Here I carry my eye-spy to glassware in the New England home and... peer
around these old estates seeking that; old glassware that “I CARE ABOUT” and
find some ‘peculiar’ that turns to ‘enthralling’ with that progressing to
‘absorbing’ to that carrying me off to ‘delightful’... ‘things’. What could a ‘that sort of thing’
BE? An Empire-Transitional-Victorian
style antebellum glassware (handmade of old New England by an old New England
‘glass man’ of apex skill...? IS
THERE SUCH a domestic vanity... right in plain sight like today’s
‘television’. But if so what could
a THAT be?”
Dancing
past the ‘it must be for FORTY years I’ve LOVED THEM’ I rediscover FOR YOU
the...
Victorian...
fish... bowl
“I
just oh
Do
love them
So.”
The
old ones of course... from ‘before’ they were ‘machine made’. I mean those large (9” by 10”) free
blown clear glass bubbles of hand craftsman’s hand blown GLOBES of sphere space
in GLASS... WARE sitting THERE with a ‘gold fish’ in it. “OH SO
FRONT PARLOR... does it’s water need to be changed?” I just... I
mean... once one finds one and, like... “KNOWS YOU CAN” find one and DOES...

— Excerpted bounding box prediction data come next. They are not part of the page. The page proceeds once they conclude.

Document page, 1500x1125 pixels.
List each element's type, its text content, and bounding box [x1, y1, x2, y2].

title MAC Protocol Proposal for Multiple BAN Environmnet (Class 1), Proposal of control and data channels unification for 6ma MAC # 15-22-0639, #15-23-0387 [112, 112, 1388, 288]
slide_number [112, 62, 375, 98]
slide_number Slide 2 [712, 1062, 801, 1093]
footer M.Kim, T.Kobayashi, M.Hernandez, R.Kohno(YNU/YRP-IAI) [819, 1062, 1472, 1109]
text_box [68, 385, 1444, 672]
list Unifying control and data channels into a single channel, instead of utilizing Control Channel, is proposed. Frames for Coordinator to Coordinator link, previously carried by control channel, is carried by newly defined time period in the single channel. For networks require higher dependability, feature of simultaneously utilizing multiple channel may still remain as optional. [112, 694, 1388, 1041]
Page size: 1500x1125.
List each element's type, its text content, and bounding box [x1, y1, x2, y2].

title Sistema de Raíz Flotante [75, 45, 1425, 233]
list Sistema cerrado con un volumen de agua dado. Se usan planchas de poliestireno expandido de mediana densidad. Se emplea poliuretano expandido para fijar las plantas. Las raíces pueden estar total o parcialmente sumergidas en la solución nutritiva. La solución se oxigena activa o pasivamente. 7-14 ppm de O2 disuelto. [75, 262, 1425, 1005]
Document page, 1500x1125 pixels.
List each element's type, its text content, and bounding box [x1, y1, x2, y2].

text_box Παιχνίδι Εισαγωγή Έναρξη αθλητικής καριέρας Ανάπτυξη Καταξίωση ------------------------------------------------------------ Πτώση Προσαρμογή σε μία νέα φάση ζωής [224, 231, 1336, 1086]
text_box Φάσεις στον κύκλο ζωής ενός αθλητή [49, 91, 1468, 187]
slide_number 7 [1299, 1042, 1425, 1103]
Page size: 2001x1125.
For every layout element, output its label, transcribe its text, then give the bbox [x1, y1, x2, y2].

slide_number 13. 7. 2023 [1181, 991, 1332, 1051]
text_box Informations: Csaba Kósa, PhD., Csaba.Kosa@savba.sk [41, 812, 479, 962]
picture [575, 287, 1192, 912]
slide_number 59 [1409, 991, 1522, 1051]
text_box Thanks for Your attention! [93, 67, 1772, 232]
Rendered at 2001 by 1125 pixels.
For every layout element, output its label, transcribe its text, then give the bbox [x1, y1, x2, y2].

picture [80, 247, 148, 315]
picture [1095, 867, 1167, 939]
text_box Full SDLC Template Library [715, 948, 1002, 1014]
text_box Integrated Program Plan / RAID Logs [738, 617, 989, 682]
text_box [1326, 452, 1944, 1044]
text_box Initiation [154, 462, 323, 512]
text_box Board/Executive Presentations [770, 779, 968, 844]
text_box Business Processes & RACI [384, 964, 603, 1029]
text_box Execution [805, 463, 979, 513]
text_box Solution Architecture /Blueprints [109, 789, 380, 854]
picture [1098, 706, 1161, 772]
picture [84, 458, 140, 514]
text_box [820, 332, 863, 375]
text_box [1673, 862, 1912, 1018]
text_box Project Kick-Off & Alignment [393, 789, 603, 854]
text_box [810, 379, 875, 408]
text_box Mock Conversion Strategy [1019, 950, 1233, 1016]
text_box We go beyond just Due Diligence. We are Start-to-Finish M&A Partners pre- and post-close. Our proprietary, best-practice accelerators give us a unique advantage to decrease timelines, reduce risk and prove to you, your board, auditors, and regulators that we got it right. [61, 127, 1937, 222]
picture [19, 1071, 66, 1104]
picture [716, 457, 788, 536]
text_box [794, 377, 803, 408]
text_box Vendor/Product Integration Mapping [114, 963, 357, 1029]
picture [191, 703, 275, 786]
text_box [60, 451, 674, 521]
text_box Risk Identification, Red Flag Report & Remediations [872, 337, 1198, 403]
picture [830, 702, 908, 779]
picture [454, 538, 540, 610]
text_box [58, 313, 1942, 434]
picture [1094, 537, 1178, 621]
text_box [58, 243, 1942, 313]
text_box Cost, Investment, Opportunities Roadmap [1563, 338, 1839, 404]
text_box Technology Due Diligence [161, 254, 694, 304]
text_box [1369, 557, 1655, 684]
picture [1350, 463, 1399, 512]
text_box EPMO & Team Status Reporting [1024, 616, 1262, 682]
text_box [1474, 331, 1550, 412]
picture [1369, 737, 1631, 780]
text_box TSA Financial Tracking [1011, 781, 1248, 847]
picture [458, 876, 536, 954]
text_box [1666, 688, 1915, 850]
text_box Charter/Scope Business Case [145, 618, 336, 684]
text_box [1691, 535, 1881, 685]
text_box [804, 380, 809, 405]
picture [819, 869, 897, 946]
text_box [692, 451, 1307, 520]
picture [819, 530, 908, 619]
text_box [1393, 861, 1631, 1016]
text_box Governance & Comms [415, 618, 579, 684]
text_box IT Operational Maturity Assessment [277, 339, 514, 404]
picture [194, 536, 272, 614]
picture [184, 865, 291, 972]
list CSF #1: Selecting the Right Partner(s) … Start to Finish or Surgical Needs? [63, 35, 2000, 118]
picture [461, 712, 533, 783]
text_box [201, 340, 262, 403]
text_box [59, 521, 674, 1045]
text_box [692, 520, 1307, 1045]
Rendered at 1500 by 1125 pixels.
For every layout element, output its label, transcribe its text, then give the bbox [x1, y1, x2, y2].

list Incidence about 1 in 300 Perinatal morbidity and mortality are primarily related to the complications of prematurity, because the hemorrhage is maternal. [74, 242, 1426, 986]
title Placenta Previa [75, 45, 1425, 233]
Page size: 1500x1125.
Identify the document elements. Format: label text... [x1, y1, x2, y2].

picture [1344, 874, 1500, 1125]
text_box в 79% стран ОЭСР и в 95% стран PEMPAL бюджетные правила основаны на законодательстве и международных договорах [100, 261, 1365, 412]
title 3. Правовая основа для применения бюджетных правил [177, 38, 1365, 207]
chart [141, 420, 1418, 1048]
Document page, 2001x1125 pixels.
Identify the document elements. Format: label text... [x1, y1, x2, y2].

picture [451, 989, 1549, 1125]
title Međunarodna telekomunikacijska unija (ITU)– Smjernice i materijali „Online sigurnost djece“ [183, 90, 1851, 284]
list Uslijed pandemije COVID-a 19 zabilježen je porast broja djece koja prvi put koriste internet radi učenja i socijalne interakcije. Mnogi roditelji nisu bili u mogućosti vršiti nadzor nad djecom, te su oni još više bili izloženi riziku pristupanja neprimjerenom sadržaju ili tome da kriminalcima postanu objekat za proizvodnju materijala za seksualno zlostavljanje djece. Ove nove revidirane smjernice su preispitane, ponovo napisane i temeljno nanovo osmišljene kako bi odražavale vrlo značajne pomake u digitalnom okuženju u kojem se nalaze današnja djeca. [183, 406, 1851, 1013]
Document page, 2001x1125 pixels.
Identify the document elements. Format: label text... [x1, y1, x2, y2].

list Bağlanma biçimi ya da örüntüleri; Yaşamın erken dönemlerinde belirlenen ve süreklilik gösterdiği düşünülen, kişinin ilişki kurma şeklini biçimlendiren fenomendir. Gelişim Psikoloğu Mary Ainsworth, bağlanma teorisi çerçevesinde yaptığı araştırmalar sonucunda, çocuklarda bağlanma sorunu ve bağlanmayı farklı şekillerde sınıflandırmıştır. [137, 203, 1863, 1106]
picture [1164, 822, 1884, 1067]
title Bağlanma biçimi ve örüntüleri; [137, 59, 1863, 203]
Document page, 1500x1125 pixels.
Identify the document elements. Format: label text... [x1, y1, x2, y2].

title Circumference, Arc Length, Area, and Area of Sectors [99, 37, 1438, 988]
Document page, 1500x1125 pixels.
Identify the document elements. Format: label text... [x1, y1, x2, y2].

find one “IT’S NOT BROKEN”.
Usually they are empty and... ‘sort of’ put away. Like... they are not on a (pillar
style) stand anymore but only ‘tucked’ in the
behind-the-chair-over-there-corner-of-room-by-the-desk-like... a trash basket
sort of... whole and holy NOT ‘disturbed’ and no fish bones in it either. I just run off with it to the
truck. I mean obviously I’d
already spied it in the ‘walk through’ prior to ‘purchase’. And I don’t have to
touch them. Just my eyes: The open top... rim... that is a
‘folded rim’ with that meaning the hot glass edge is folded over to create a sealed
hollow space rim edge. Then there
is the rough glass pontil on the bottom... created there so that ‘a boy’ could
hold the fish bowl while “HE” (master glassblower craft person) finished the
rim; rolled the rim edge. THEN
THERE IS one hundred fifty years of ‘bottom wear’; a halo-around-the-moon
(pontil) surface scratching to the bottom from ...’actual usage’. THAT MUST BE THERE for a ‘real one’; a
REAL OLD FISH BOWL. Little usage
scrapes and stains all over ‘it’ TOO.
THIS (a true antique fish bowl) WAS USED to hold the family’s GOLD....
FISH. They (these old fish bowls)
ARE old New England glassware... in the home.
Most
were made in the Boston area... by very skilled craftsmen having their job
‘taken over’ by a machine. Due to
the ‘blown big bubble’ scale of the fish bowl this... (glassware) ‘THING’ was
harder to ‘get a machine to do’ so... since there WAS (and still is) a
commercial demand for ‘a...fish...bowl’ ‘in the home’... these old veteran
glass blowers ‘made them’. SO FINE
are they ‘of production quality’... that after (1) hearing about them from me
and then (2) actually handling a REAL ONE...
YOU
WILL
WANT
ONE
For...
(yes you will)
The
(your)
“Old
New England Home”.
Once
discovered... they are delightful.
Yes...
you may put a fish in it.
That
does... make them hard to “I LOVE IT”
Allow
admiring to ‘handle it’.
But...
Well...
I,
myself, prefer the ‘their sculptural presence’
Now...
I serve notice... that the observed craftsmen glass qualities of ‘folded rim –
pontil – usage wear; these physical occurrence on this glassware; the old New
England fish bowl... are retained ‘of mind’ and intensely used when one
‘suffers the discernments’ of what
makes EAPG (early American Pressed glass) a ‘delightful’ of
Old
New England glassware in the home.
This notice includes the captured
‘little antebellum window’ of (in) time, too.
This helps. I should not go looking for things. I should just look and I will find things. I need to let them speak out to me by being what they are. Then I will try to understand their story. I will find what I find, and not necessarily what I am looking for.